* [SELECTED EXTRACT]

An hour from Przemyśl, the Heart to Heart World Foundation runs a collection and assistance point for Ukrainian refugees in Poland. On a wall inside the building, next to children's drawings, the foundation's logo represents two hearts in the colors of the Ukrainian and Polish flags.
It was there that Jana spoke with the TSF team to explain why she created the foundation that TSF supports today, displaying essential information. Originally, she created an organization to send aid to Ukraine from Poland: "I went to Kharkiv [in Ukraine] to distribute food and aid. We also evacuated 59 people," she says. But she realized that Ukrainian refugees in Poland also needed help.
Jana founded the Heart to Heart World Foundation which runs the Free Shop. The Free Shop provides goods to Ukrainian refugees in need. How does it work? In short, donors distribute hygiene kits, food packages, furniture, children's items such as strollers, and so on. Ukrainian refugees fill out forms about their needs and are contacted to pick up the packages when the items are available.
The Free Shop also organizes legal counseling sessions with a lawyer and art activities for Ukrainian refugee children. Jana hears stories every day - from those, mostly women with their children, who have been forced to flee the war in Ukraine.
“The most challenging thing is talking to people, hearing their stories. But it’s also the nice part.”

* [WRITTEN PROBLEM A] In the account of the Heart to Heart World Foundation, how do Ukrainian refugees obtain goods from the Free Shop?
* [WRITTEN PROBLEM B] Carry the account of the Heart to Heart World Foundation forward from its final sentence.
The entries that follow have no connection to the account of the Heart to Heart World Foundation.

* [GIVEN ENTRIES]
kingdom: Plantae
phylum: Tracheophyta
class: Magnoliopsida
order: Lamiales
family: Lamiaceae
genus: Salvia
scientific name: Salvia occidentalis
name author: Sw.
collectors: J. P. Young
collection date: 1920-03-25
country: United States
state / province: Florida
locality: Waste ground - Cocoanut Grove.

==

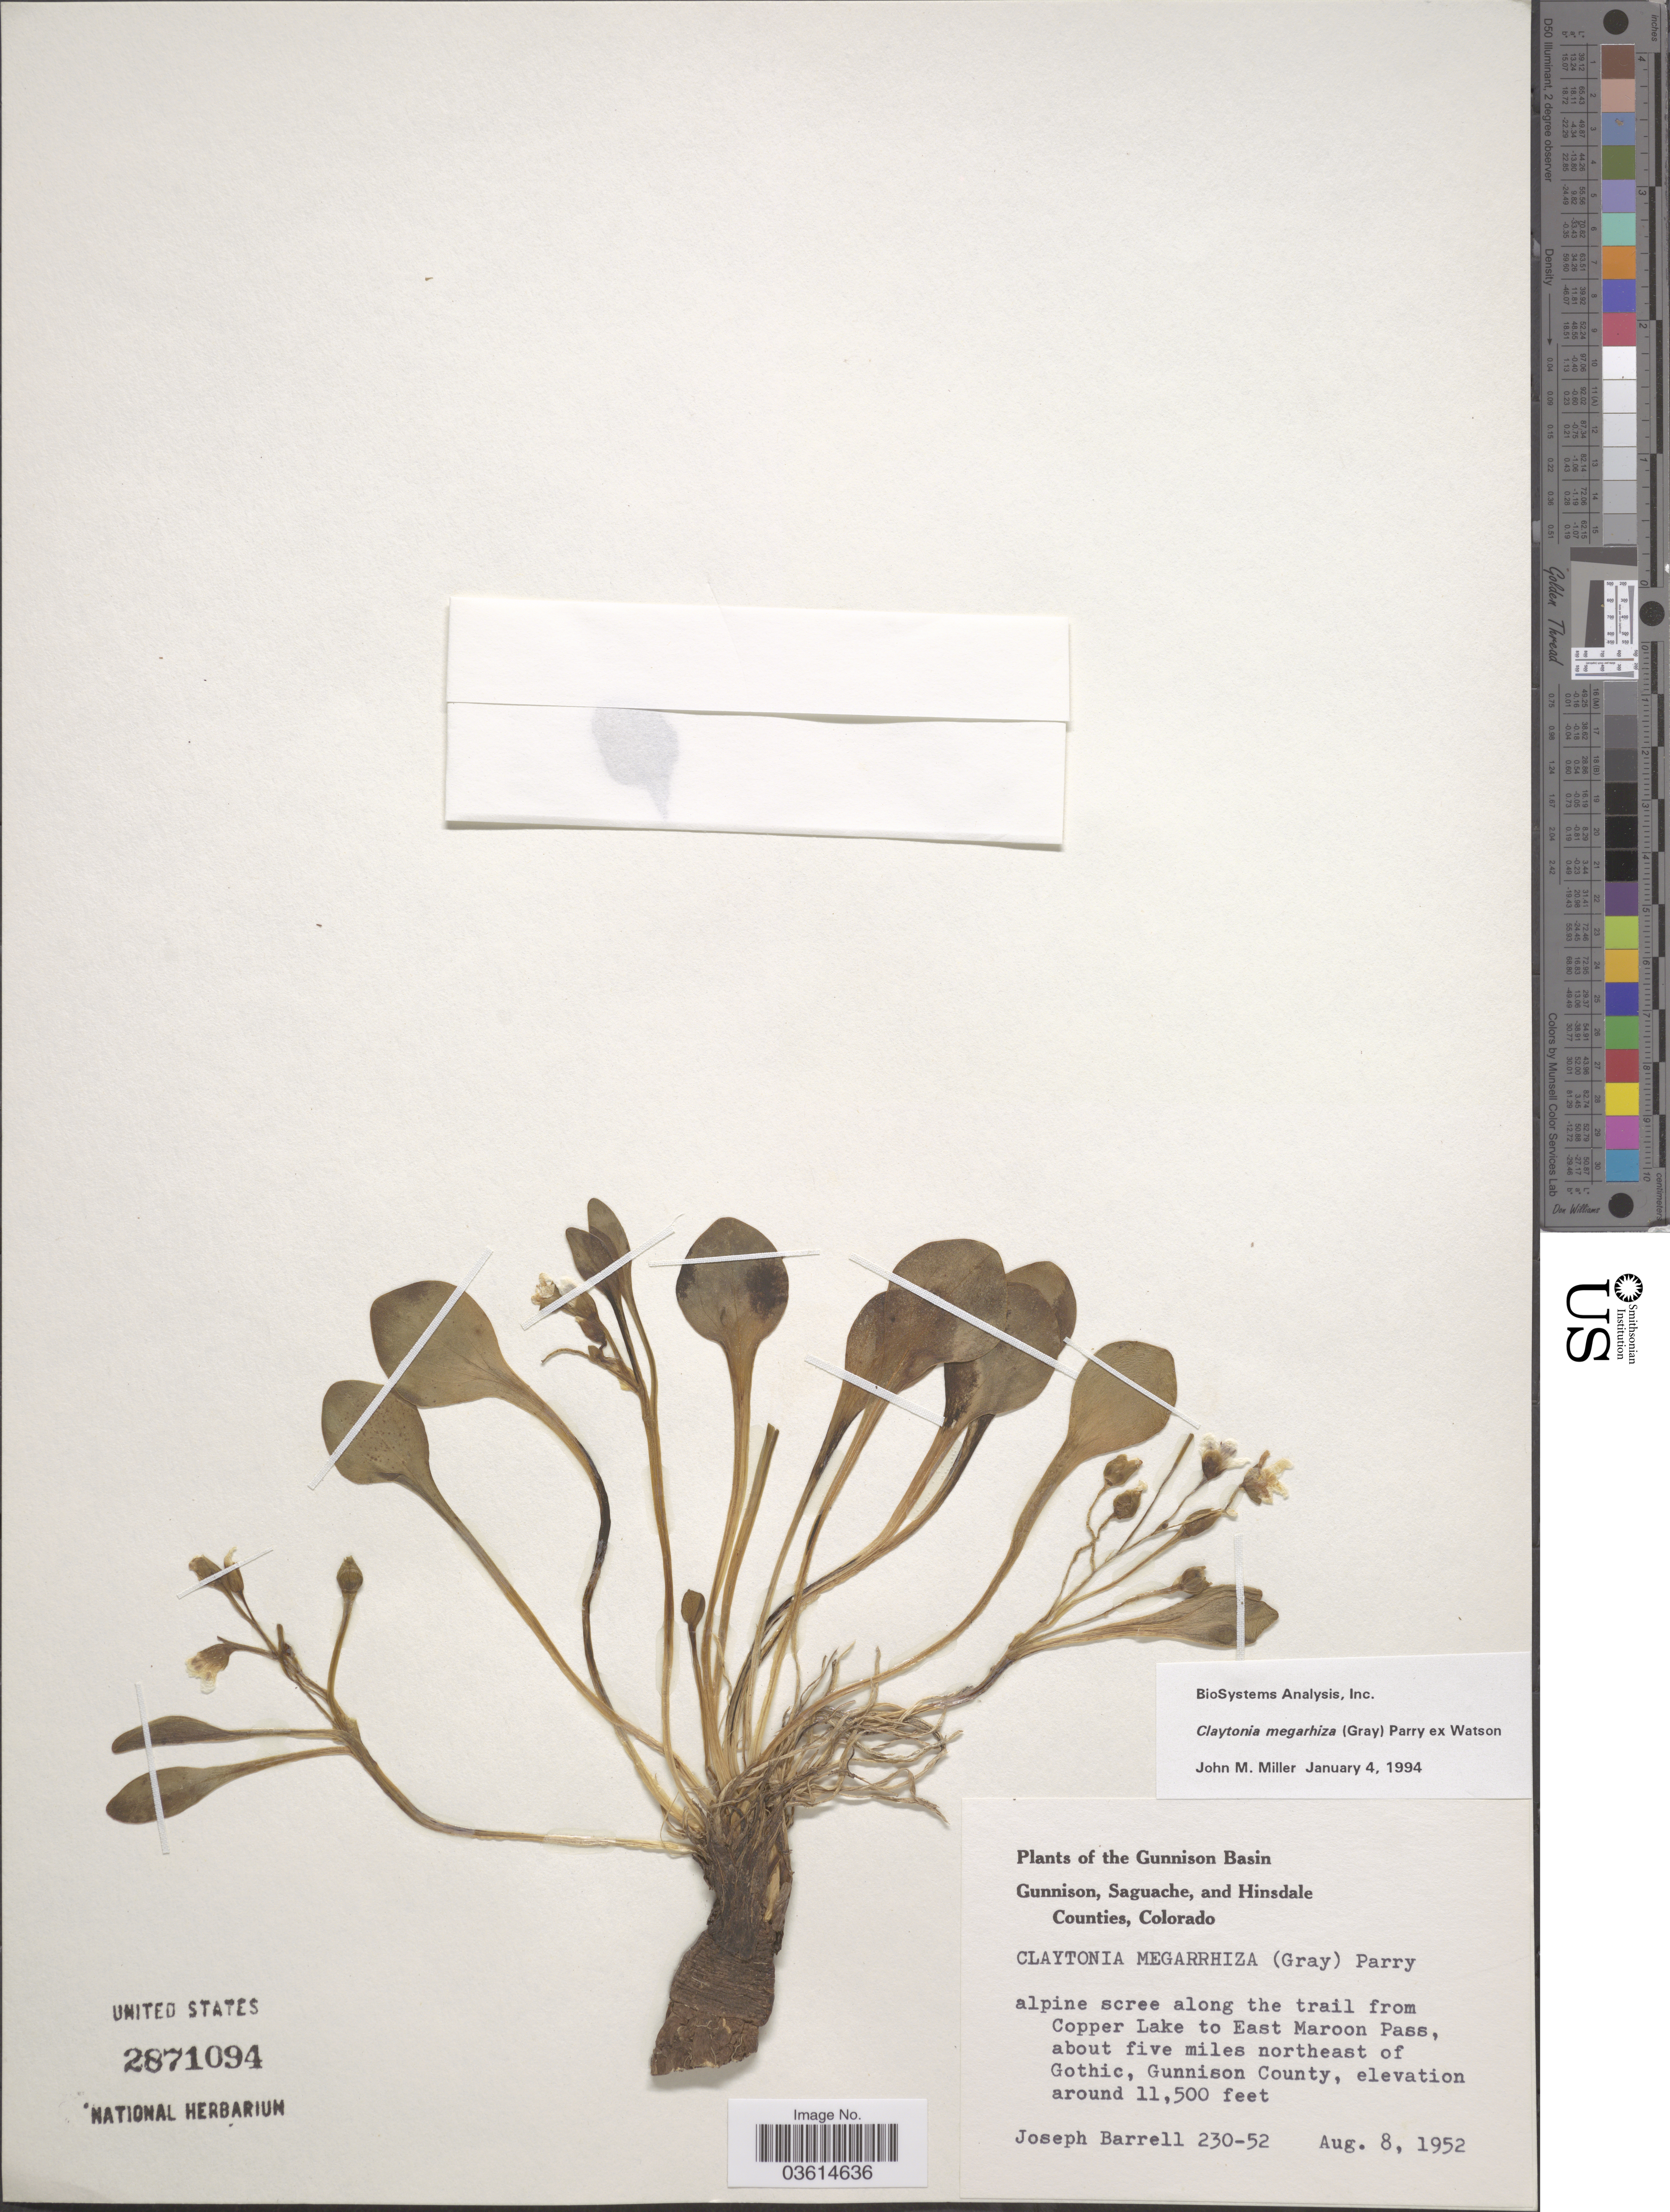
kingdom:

* [EXERCISE RESPONSE A] They fill out forms describing their needs and are contacted to pick up the packages once the items are available.

* [EXERCISE RESPONSE B]
Although she loves talking to people, many of them ask her the same questions over and over again: what are their rights in the country, who can they ask for help, where can they go next? That's where TSF steps in to support this local initiative, displaying essential information on informative screens in the Free Shop.
“With [TSF’s] TV, people are not spending that much time talking to us getting this information because they can read it. So it eases our burden a lot, we don’t have to repeat the same information over and over again. People can read it themselves and then come to us with specific questions and we can give them more details.”
This gives Jana more time to run the Free Shop, help as many people as possible, and help them better, with information specific to their situation.
“Being here, growing this, being a part of this, talking to people, hearing their stories, was the best thing I’d ever imagined doing.”